PROBLEM DETAILS →
The lines to copy from the listing below are those that contain the string "action".

*** Opening THE DATA ***

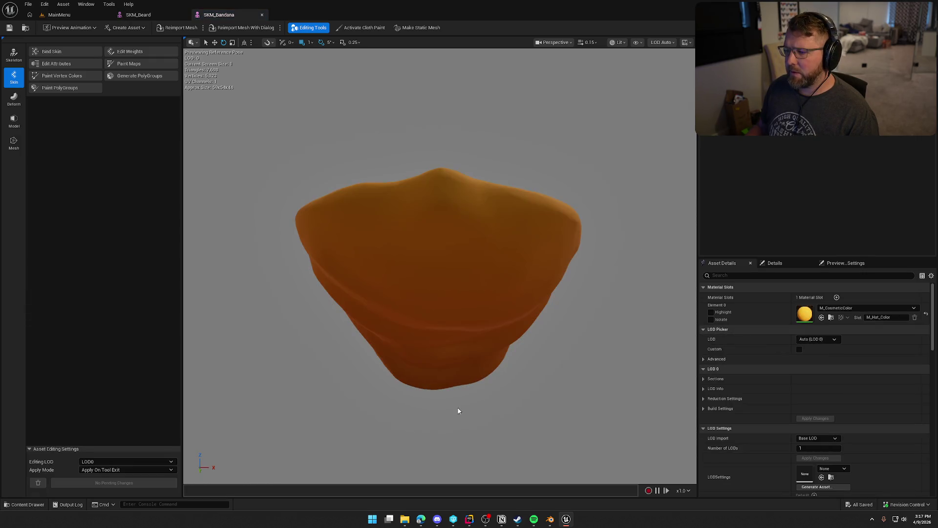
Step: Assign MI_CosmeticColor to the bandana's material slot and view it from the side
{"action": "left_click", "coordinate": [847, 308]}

*** Closing THE DATA ***
*** Opening THE DATA ***

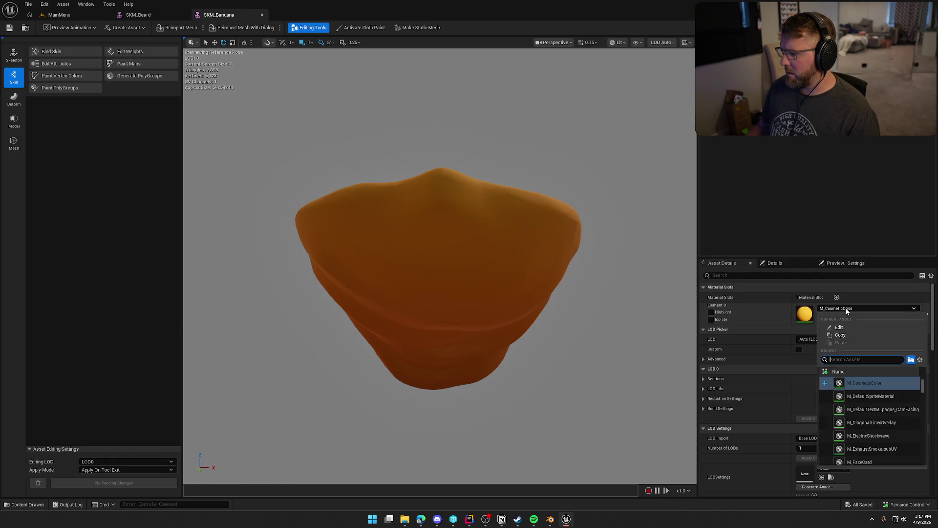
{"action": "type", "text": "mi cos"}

*** Closing THE DATA ***

ANSWER SECTION →
{"action": "left_click", "coordinate": [847, 308]}
{"action": "type", "text": "mi cos"}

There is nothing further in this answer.